Text section: Begin
To summarize the drawbacks of the prior art dielectric resonator filters as discussed above, the intervals between dielectric resonators are permanently fixed by mounting holes to make the filter hardly adaptive to different frequencies, and the assembly is troublesome due to the inherent structures.
Referring to FIG. 4, there is shown a preferred embodiment of the present invention which is free from the drawbacks particular to the prior art filters as stated above. The dielectric resonator filter, generally 50, includes dielectric resonators 52 each being supported by a mount 54. While the mount 54 is made of ceramics, plastics or like dielectric material, it is preferable to select a material having a small tan δ value (dielectric dissipation factor) in order to suppress loss. Adjusting screws 58 adapted for fine adjustment of resonant frequency are mounted in a base cover 56 of the filter 50. Each screw 58 is rotatable to move up and down relative to the base cover 56 so as to change the resonant frequency. the resonators 52 are directly mounted on a base plate 60 through their associated mounts 54, at least the surface of the base plate 60 being made of metal. Any of an adhesive or a solder may be utilized to connect the resonators 52 to the base plate 60. A pair of input/output coupling members 62a and 62b are also directly mounted to the base plate 60 and, preferably, by spot welding, ultrasonic welding or like technology. Each of the coupling members 62a and 62b is formed by bending a thin sheet adequately. The cover 56 having the channel 56a which serves as a cutoff waveguide is mounted to the base plate 60 in such a manner as to cover the resonators 52 and the coupling members 62a and 62b.
The filter 50 in accordance with the present invention is shown in FIG. 5 with the cover 56 removed. As shown, input/output connectors 64a and 64b are mounted on the base plate 60. These connectors 64a and 64b, input/output coupling members 62a and 62b and dielectric resonators 52 which constitute essential structural elements of the filter 50 and need accuracy are mounted in a planar configuration on the base plate 60. Further, screws 66 for adjusting coupling degree are threaded in the cover 56. The filter assembly 50 is completed by fixing to the base plate subassembly to the cover 56 which is provided with the channel-like cutoff waveguide thereinside. It is to be noted, however, that the screws 58 and 66 on the cover 56 do not constitute any essential part of the filter 50.
As described above, the dielectric resonator filter in accordance with the present has the input/output connectors 64a and 64b, input/output coupling members 62a and 62b and dielectric resonators 52 all of which are mounted in a planar configuration on the single base plate 60. Due to the planar configuration, the resonators 52 can be located and adhered with accuracy by an exclusive positioning instrument. In the prior art filter structures, it is impossible to use a positioning instrument since resonators must be manipulated within the narrow channel-like waveguide. In contrast, in accordance with the present invention, the resonators 52 can be located in any desired positions by means of a positioning instrument, i.e., at any desired intervals which matches with a desired frequency in a given frequency band.
Text section: End
Materials provided: Begin
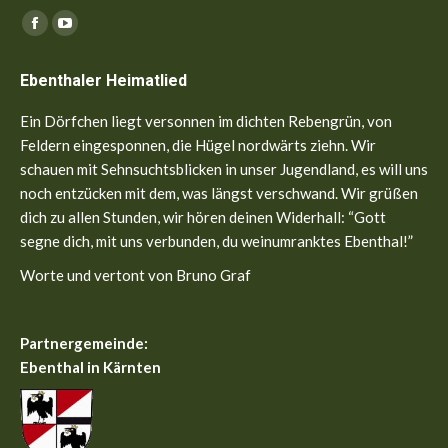
Finden Sie uns auf:
Facebook
YouTube
page
page
Ebenthaler Heimatlied
opens
opens
in
in
Ein Dörfchen liegt versonnen im dichten Rebengrün, von
new
new
Feldern eingesponnen, die Hügel nordwärts ziehn. Wir
window
window
schauen mit Sehnsuchtsblicken in unser Jugendland, es will uns
noch entzücken mit dem, was längst verschwand. Wir grüßen
dich zu allen Stunden, wir hören deinen Widerhall: “Gott
segne dich, mit uns verbunden, du weinumranktes Ebenthal!”
Worte und vertont von Bruno Graf
Partnergemeinde:
Ebenthal in Kärnten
Materials provided: End
→ **Activities**
a: Rewrite the passage on the dielectric resonator filter from "To summarize the" to "the inherent structures.", replacing "troublesome" with "laborious".
b: Write out, line for line and without changes, the text read from the page picture in the entry above. Leave the picture out.

→ **Written answers**
a:
To summarize the drawbacks of the prior art dielectric resonator filters as discussed above, the intervals between dielectric resonators are permanently fixed by mounting holes to make the filter hardly adaptive to different frequencies, and the assembly is laborious due to the inherent structures.

b:
Finden Sie uns auf:
Facebook
YouTube
page
page
Ebenthaler Heimatlied
opens
opens
in
in
Ein Dörfchen liegt versonnen im dichten Rebengrün, von
new
new
Feldern eingesponnen, die Hügel nordwärts ziehn. Wir
window
window
schauen mit Sehnsuchtsblicken in unser Jugendland, es will uns
noch entzücken mit dem, was längst verschwand. Wir grüßen
dich zu allen Stunden, wir hören deinen Widerhall: “Gott
segne dich, mit uns verbunden, du weinumranktes Ebenthal!”
Worte und vertont von Bruno Graf
Partnergemeinde:
Ebenthal in Kärnten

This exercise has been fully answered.